The Rs 20,000 crore microfinance sector was thrown into a tizzy last October when Andhra Pradesh issued an Ordinance that sought stringent regulation of the industry, following reports of a spate of suicides by harried borrowers. Andhra is the largest MFI market in the country, with over 60% of total business taking place there.
Over the past six months, the turmoil in the space has forced his company to slash its loan book by a third. Mahabaleswara said that for future growth, his company is looking at private equity options. The last round of funding was in 2008 when two EU-based funds MicroVentures and Incofin picked up a stake. The company now would have to get pro-active about raising capital, he added.
Another Bangalore-based company Janalakshmi Financial Services, managed to raise Rs 65 crore ($14.67 million) from private equity firms.
“The deal gives hope to many players,” Mahabaleswara said.
It appears that there is a ray of hope for companies like Grameen Financial and Janalakshmi Financial Services.
For the six months in this calender year so far, four deals worth Rs 153 crore ($69 million) were struck, according to a previous media report . This is against seven deals worth Rs 166 crore ($75 million) in the first half of 2010. This indicates that there are private equity investors who see an opportunity in the situation.
Another key aspect is that while bank lending to the micro-finance sector has slowed down, the growth of credit in the microfinance space is not that slow. According to RBI data on credit deployment by banks, micro-credit grew 16.5% to Rs 25,231 crore in May 2011. The overall non-food credit growth was 21.9% during the same period.
Credit rating agency CRISIL says that the funding position for the MFI sector, especially for the ones operating outside Andhra Pradesh, is expected to improve following the issue of guidelines by the RBI for MFIs that are non-banking financial companies (NBFCs). A credit rating analysis of Equitas Micro Finance, a privately owned firm, by Crisil shows that there is hope for companies that rework business plans and are successfully able to raise capital.
Firms like Equitas Micro Finance and Grameen Bank have written off investments in AP. Mahabaleswara said the company operates outside AP in other states like Tamil Nadu, Kerala, Karnataka and Maharashtra.

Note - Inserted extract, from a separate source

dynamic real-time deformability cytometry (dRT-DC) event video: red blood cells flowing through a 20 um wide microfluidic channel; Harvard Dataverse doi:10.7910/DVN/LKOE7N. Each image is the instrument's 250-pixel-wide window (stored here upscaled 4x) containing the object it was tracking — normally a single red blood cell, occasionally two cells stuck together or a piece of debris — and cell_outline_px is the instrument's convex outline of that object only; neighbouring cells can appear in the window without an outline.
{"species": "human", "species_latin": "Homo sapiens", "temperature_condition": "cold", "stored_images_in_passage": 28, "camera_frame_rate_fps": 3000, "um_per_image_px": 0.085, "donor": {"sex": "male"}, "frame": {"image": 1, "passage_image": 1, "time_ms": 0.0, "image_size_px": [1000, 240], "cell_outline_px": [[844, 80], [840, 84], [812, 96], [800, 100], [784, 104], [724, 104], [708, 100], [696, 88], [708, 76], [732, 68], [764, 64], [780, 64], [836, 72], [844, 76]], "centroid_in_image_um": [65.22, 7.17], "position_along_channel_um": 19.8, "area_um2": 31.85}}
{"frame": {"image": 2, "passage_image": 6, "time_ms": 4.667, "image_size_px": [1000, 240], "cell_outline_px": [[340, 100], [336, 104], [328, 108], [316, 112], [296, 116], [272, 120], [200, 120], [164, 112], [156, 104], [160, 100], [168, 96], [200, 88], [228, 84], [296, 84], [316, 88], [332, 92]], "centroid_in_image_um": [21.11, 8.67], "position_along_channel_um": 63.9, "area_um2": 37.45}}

Companies like SKS Microfinance and Equitas have also decided to diversify their loan book by entering housing and vehicle finance spaces.

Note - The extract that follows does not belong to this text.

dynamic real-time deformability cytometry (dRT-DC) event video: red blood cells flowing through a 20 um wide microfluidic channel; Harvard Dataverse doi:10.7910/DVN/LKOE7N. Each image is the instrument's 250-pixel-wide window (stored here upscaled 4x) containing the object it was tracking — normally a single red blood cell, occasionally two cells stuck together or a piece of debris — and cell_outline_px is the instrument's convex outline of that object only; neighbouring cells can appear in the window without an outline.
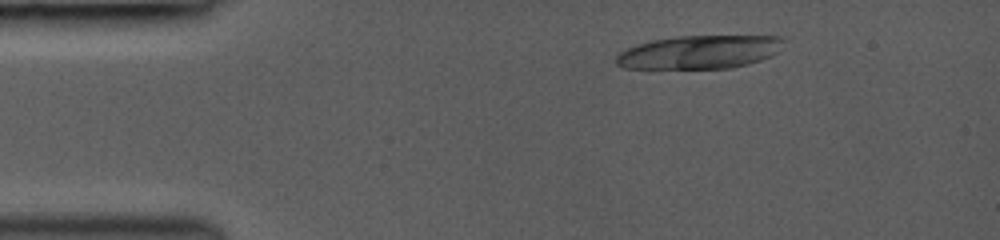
{"species": "common noctule bat (a hibernating species)", "species_latin": "Nyctalus noctula", "temperature_condition": "room temperature", "stored_images_in_passage": 17, "camera_frame_rate_fps": 3000, "um_per_image_px": 0.085, "animal": {"sex": "female", "body_mass_g": 19.0, "forearm_length_mm": 53.3}, "frame": {"image": 1, "passage_image": 2, "time_ms": 0.667, "image_size_px": [1000, 240], "cell_outline_px": [[784, 36], [776, 52], [772, 56], [748, 64], [732, 68], [624, 68], [616, 64], [616, 56], [620, 52], [636, 44], [652, 40], [676, 36]], "centroid_in_image_um": [59.42, 4.42], "position_along_channel_um": 25.6, "area_um2": 32.37}}
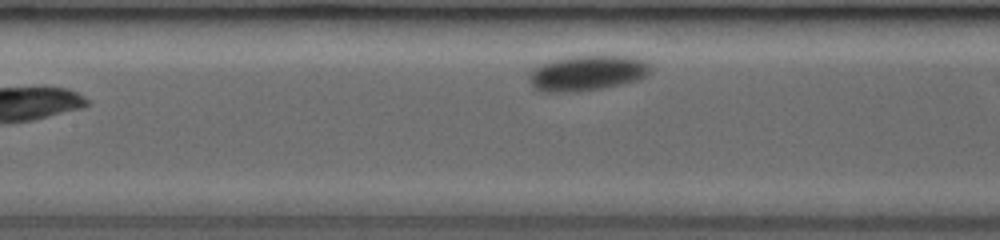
{"frame": {"image": 2, "passage_image": 17, "time_ms": 6.667, "image_size_px": [1000, 240], "cell_outline_px": [[648, 76], [640, 80], [624, 84], [604, 88], [576, 92], [540, 92], [532, 88], [528, 80], [528, 76], [540, 64], [552, 60], [568, 56], [596, 52], [632, 56], [644, 60], [648, 64]], "centroid_in_image_um": [49.93, 6.17], "position_along_channel_um": 157.5, "area_um2": 26.24}}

SKS recently completed a Rs 50 crore securitisation transaction with YES Bank. Mahabaleswara said Grameen Financial also completed a securitisation deal worth Rs 35 crore.
These are signs of a change of view from lenders.
Suhas Naik, COO at IL&FS Portfolio Management said that the sentiment was very positive when SKS went public. It turned very negative when Andhra Pradesh came up with the new ordinance. Naik now feels that it has turned neutral from negative.
“India is an under-banked economy and microfinance will remain a major financing mode,” Naik said arguing that it will take years for getting a large population in India to bank.
A Mumbai-based investment banker at a foreign bank said that institutional investors are not interested in backing microfinance companies in the secondary market for now. Hence raising equity through institutional placement is not an option for these companies, according to him.
Over the past six months, SKS Microfinance and SE Investments, two listed micro-finance companies, have lost 60% and 40% of their market value respectively.
Another banker, who also wanted to stay unnamed, said that the legislative risk in the business was too high.
However, the two bankers agreed that private equity investors could strike some smart deals due to a sharp fall in valuation of listed companies and overall weak sentiment. “Micro-finance is needed in a country like India. Private equity investors could strike bargains if they have a three to five year investor horizon,” the second banker said.
Reacting to comments that the centre had left microfinance in the lurch, senior-most RBI deputy governor, KC Chakrabarty told PTI recently that a uniform policy from the centre was indeed required. “They have at least survived the crisis. Also, luckily the problem has not gone out of control and out of Andhra,” said the same governor while assessing the sector as a whole.